TASK MATERIAL:
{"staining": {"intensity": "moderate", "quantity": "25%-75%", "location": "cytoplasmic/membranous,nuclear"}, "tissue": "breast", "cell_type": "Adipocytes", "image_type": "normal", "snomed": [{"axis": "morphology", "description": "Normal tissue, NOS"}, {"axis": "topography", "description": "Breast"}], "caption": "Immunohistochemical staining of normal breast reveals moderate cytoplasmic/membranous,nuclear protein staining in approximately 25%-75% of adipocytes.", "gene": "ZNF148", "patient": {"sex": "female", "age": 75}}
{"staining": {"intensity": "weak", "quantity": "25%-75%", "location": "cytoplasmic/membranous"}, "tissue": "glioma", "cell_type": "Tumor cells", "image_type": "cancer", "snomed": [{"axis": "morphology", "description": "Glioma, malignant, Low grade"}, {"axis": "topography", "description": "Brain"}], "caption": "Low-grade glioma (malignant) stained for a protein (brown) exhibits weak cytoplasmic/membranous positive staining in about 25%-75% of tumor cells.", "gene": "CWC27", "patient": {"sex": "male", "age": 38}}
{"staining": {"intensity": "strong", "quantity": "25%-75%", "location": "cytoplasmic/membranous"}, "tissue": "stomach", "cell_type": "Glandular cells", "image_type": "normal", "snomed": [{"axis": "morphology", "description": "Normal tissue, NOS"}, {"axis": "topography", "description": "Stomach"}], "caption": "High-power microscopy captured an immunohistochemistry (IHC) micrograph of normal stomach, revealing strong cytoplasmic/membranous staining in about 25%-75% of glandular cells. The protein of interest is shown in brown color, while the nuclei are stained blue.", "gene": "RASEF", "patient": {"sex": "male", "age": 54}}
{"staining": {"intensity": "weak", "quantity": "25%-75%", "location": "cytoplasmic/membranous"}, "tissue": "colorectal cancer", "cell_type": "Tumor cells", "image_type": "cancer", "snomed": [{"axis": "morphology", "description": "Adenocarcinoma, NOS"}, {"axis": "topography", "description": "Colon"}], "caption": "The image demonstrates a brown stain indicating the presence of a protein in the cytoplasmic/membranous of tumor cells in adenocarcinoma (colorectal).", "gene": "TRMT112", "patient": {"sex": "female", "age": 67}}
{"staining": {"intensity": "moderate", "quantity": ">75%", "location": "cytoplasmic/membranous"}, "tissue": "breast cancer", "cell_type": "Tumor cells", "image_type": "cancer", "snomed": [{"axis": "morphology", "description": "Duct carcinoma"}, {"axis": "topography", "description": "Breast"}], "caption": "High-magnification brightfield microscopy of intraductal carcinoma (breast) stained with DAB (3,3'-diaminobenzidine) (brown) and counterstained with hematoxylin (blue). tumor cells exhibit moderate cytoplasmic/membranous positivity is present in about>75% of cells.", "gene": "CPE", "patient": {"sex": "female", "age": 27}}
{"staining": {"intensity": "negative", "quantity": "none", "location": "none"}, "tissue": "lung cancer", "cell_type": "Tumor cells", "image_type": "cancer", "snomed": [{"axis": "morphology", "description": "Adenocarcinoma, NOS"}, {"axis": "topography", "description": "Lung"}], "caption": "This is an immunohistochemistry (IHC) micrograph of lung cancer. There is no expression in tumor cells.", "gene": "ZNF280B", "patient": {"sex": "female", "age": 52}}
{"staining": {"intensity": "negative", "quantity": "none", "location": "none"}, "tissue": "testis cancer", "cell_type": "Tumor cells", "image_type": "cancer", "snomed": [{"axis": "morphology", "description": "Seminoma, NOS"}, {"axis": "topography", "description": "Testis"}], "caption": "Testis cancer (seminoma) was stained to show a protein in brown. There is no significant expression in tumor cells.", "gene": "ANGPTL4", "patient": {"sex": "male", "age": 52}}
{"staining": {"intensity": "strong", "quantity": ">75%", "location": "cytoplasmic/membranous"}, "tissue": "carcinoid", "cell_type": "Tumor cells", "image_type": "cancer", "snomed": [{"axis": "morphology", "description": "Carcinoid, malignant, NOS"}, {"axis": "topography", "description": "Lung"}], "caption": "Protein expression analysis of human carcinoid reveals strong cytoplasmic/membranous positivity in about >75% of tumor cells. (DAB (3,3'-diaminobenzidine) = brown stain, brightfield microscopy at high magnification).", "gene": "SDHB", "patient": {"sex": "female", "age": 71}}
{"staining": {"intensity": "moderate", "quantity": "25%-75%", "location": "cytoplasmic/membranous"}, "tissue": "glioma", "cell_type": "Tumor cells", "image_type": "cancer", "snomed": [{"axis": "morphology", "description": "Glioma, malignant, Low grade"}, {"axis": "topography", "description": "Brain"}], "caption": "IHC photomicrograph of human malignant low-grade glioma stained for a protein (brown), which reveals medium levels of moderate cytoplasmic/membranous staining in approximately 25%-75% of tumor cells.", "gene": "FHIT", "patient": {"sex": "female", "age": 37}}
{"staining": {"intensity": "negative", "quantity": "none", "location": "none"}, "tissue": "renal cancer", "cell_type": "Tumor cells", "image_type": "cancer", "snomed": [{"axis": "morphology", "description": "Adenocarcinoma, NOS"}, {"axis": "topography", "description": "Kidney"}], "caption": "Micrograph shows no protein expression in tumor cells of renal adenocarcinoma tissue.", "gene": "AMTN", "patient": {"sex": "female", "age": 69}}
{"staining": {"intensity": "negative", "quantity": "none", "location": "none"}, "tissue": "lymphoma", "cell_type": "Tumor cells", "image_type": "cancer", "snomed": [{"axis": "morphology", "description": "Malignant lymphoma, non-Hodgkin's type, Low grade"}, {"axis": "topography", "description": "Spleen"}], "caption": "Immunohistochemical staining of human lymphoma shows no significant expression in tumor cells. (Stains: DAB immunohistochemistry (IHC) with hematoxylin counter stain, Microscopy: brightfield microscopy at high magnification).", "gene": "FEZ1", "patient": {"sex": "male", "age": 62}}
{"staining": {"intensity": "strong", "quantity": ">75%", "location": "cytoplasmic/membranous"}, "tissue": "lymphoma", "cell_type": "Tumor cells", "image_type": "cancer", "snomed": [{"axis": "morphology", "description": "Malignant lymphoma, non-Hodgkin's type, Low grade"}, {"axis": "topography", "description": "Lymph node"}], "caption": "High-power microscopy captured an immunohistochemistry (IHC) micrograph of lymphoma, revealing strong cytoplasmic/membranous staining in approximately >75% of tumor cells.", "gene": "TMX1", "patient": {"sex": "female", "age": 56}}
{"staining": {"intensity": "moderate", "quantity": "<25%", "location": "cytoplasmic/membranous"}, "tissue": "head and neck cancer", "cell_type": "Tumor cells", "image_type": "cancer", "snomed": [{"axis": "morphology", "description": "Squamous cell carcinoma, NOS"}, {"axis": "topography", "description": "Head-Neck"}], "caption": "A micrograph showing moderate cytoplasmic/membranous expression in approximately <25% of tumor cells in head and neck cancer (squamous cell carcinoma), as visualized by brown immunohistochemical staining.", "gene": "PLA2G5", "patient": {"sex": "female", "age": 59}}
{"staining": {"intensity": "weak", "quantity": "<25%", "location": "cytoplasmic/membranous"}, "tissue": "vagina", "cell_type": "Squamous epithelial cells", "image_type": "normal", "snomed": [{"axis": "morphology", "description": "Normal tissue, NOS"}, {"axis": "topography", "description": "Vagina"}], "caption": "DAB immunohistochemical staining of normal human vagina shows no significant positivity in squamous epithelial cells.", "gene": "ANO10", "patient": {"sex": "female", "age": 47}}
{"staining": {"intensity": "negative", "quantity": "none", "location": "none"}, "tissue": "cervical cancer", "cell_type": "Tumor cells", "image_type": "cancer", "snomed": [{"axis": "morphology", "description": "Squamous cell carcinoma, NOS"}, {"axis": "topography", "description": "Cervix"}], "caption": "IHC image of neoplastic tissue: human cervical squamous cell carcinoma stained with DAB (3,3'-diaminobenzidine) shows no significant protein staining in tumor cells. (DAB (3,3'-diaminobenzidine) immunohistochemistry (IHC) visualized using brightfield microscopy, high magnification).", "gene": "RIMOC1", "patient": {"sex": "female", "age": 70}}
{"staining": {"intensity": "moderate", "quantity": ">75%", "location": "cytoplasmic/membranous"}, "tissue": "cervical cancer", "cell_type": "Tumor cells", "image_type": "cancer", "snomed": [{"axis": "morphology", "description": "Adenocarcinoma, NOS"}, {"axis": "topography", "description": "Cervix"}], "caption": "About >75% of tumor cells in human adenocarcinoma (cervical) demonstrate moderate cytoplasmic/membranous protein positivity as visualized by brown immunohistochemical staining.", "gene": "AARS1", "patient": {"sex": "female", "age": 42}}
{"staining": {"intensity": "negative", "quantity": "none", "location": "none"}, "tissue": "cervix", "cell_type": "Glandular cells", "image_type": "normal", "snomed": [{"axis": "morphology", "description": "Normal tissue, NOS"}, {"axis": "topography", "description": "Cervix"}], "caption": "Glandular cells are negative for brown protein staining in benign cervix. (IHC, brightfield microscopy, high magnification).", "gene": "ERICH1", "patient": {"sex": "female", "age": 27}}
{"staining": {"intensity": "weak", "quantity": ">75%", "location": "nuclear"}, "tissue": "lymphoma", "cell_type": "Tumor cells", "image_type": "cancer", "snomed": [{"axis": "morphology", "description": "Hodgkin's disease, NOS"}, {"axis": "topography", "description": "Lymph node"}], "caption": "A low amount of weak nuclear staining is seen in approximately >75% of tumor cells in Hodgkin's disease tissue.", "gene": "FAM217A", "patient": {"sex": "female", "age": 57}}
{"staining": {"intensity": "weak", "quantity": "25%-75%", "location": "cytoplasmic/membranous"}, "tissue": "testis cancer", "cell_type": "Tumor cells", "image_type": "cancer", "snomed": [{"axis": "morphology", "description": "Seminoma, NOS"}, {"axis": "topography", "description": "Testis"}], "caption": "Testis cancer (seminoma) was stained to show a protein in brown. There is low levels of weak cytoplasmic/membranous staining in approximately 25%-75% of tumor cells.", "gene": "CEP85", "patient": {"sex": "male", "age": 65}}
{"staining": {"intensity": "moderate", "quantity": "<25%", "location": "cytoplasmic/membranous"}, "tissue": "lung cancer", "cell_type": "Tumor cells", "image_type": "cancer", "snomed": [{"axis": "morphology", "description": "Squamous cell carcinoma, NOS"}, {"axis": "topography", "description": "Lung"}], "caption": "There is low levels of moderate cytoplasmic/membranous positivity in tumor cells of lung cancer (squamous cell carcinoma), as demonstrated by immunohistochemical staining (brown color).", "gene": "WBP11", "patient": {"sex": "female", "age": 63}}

WHAT TO PRODUCE:
Return word for word the lines above from the line with "of lymphoma, revealing" to the line with "of normal human", including both and leaving out all others.

RESULT FOR THIS EXERCISE:
{"staining": {"intensity": "strong", "quantity": ">75%", "location": "cytoplasmic/membranous"}, "tissue": "lymphoma", "cell_type": "Tumor cells", "image_type": "cancer", "snomed": [{"axis": "morphology", "description": "Malignant lymphoma, non-Hodgkin's type, Low grade"}, {"axis": "topography", "description": "Lymph node"}], "caption": "High-power microscopy captured an immunohistochemistry (IHC) micrograph of lymphoma, revealing strong cytoplasmic/membranous staining in approximately >75% of tumor cells.", "gene": "TMX1", "patient": {"sex": "female", "age": 56}}
{"staining": {"intensity": "moderate", "quantity": "<25%", "location": "cytoplasmic/membranous"}, "tissue": "head and neck cancer", "cell_type": "Tumor cells", "image_type": "cancer", "snomed": [{"axis": "morphology", "description": "Squamous cell carcinoma, NOS"}, {"axis": "topography", "description": "Head-Neck"}], "caption": "A micrograph showing moderate cytoplasmic/membranous expression in approximately <25% of tumor cells in head and neck cancer (squamous cell carcinoma), as visualized by brown immunohistochemical staining.", "gene": "PLA2G5", "patient": {"sex": "female", "age": 59}}
{"staining": {"intensity": "weak", "quantity": "<25%", "location": "cytoplasmic/membranous"}, "tissue": "vagina", "cell_type": "Squamous epithelial cells", "image_type": "normal", "snomed": [{"axis": "morphology", "description": "Normal tissue, NOS"}, {"axis": "topography", "description": "Vagina"}], "caption": "DAB immunohistochemical staining of normal human vagina shows no significant positivity in squamous epithelial cells.", "gene": "ANO10", "patient": {"sex": "female", "age": 47}}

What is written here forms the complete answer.